I post blogs in groups of three and this is obviously not the exception.
I am sitting in the team house at Anchor Center in Nsoko (pronounced Nsogo), Swaziland. Our teams have just finished our first month of ministry. Alex and Erin are in the kitchen listening to Jack Johnson while making French toast and some semblance of fried apples and bananas.
Alex and I spent the majority of the afternoon removing the broken screens from the windows in the main room of the team house, which doubles as meeting room, dining room, and church sanctuary among so many other things, and taking measurements and creating plans for new screens. Our ministry here is unlike the previous two months. I love variety.
We have spent the mornings pulling weeds in the garden that will soon be used for different families in the community to plant, grow, and harvest vegetables for consumption or marketing. By pulling weeds I mean we basically served as human tractors and lawnmowers. The weeds were THICK and atrocious. Some had barely visible white thorns all over them. Others were so firmly rooted that I fell back on my butt when they finally gave. The dirt here mimics the familiar red clay of my particular home. It’s slick like clay because it holds so much water, but still seems dry. Because gloves impede my small hands, I rarely use them. Instead my fingernails turn dark brown with caked-dirt and the pads of my fingers are both calloused and stained from the dirt. It’s a lot of squat-labor, but I love it.
Tuesday and Thursday mornings we have the opportunity to harvest food for the care points with some of the go-gos (grandmothers) who cook at the care points. Several of the local farmers have allotted plots for the ministry here to grow vegetables (beet root, lettuce, cabbage, corn, carrots, bell peppers, spinach, onions, tomatoes, and basically anything else you can imagine). This reminds me so much of my granddaddy. My heart jumps with joy when I get the opportunity to share of the countless 5 and 6am mornings I saw during my summers that were filled with harvesting butter beans, purple hull peas, big boy peas, silver queen and yellow corn, and so much more that grew from my Granddaddy’s green thumb. Last month I spent so much time worrying and grieving his health right now, but God has blessed me so much with these happy memories of his heart and his humor and how he blessed me and taught me to work hard and keep working, even when my thumbs were raw from shelling peas. He taught me to look past the scary bugs in the garden or the field and keep working. It’s amazing how God knows exactly what a heart needs.
Our afternoons have consisted of various tasks. Monday and Tuesday were filled with home visits which are just that – visiting the homes of community and church members to offer encouragement or just chat. Relationships are held in high regard in Nsoko. Monday I was introduced to a woman who cannot provide for her children or herself because cancer has wrecked her body. We left her house after praying and talking with her about El Roi, our God who sees us always, and bought food for her. We were also able to give her a Bible. She told us she has never owned a Bible. Yet her faith is profound and strong. She knows God comes right when she needs Him. She is confident that He provides and He sees her. She is Hagar in the desert and our Adonai is still the God who sees. Tuesday I met a woman who has lived a century and then some. Her health is impeccable outside a bit of arthritis on occasion.
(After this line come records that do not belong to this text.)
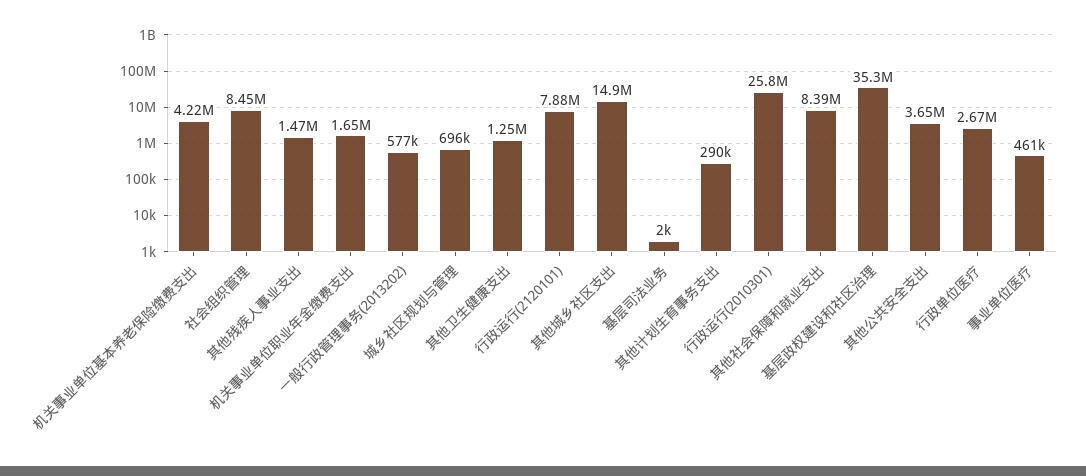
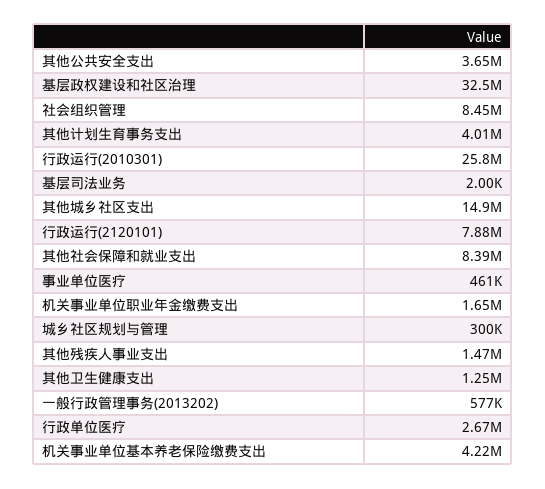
城乡社区规划与管理: 696000 -> 300000
其他计划生育事务支出: 290000 -> 4010000
基层政权建设和社区治理: 35300000 -> 32500000

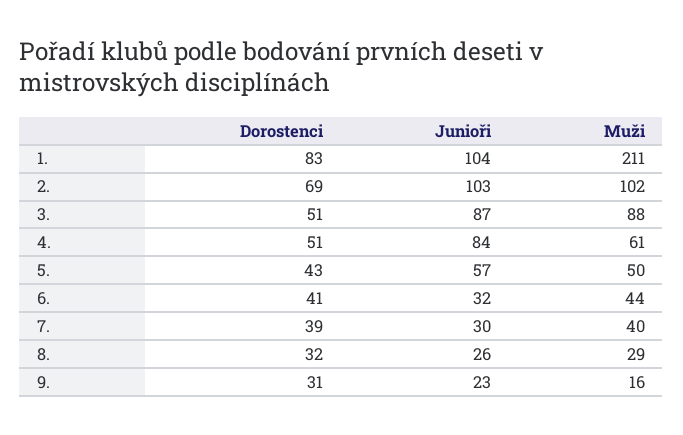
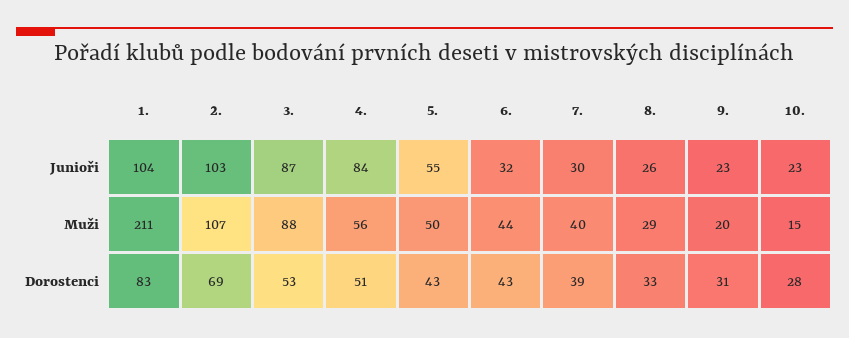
Muži, 2.: 102 -> 107
Dorostenci, 3.: 51 -> 53
Muži, 4.: 61 -> 56
Junioři, 5.: 57 -> 55
Dorostenci, 6.: 41 -> 43
Dorostenci, 8.: 32 -> 33
Muži, 9.: 16 -> 20
Junioři, 10.: none -> 23
Muži, 10.: none -> 15
Dorostenci, 10.: none -> 28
She has an honest heart and shared with us her struggles against her flesh, much like Paul, in doing what she wants versus doing what God calls her to do. She was beautiful. (Sarah and Madison, she had more wrinkles than I have…I hope to have that many wrinkles one day!)
On other afternoons we have been able to visit the other care points in the area. Anchor Center is one of ten in the area that provide a meal and a lesson to children in the surrounding areas (Did I mention that we’re basically in the bush? And that some of the places we’ve visited are literally in the bush? It doesn’t look anything like I’d imagined). At care points we build relationships with the children and the go-gos (grandmothers) who cook and often teach the children. Overall, it’s a pretty grand month.
Concerning our team, we’re doing alright. Our team changed at the end of last month with one of our teammates being sent home to sort through some things that were better sorted through at home rather than on the Race with us. We are really taking this month to breathe and get to know each other in a way that we haven’t been able to in the past two months because of some issues we’ve encountered. God has been really faithful in stretching us and growing us, but also allowing us to rest this month in a really deep way. We are hanging out with an all-girl team this month, which has definitely been an adjustment. Growing up with two brothers and majority boy cousins, I am out of my element without boys around. We have two – Jonathan and Alex – but not having more than that seems odd, but we still have loads of fun with each other and with our other team. I enjoy the stretch in our mindset of how to treat each other and the other team when the dynamic is so different.
Also, I’m convinced that I will eat PB&J for the rest of my life and be perfectly content, but having pasta and potatoes and a little bit of taco soup every now and then warms my soul. Swaziland even has semi-decent hotdogs compared to South Africa!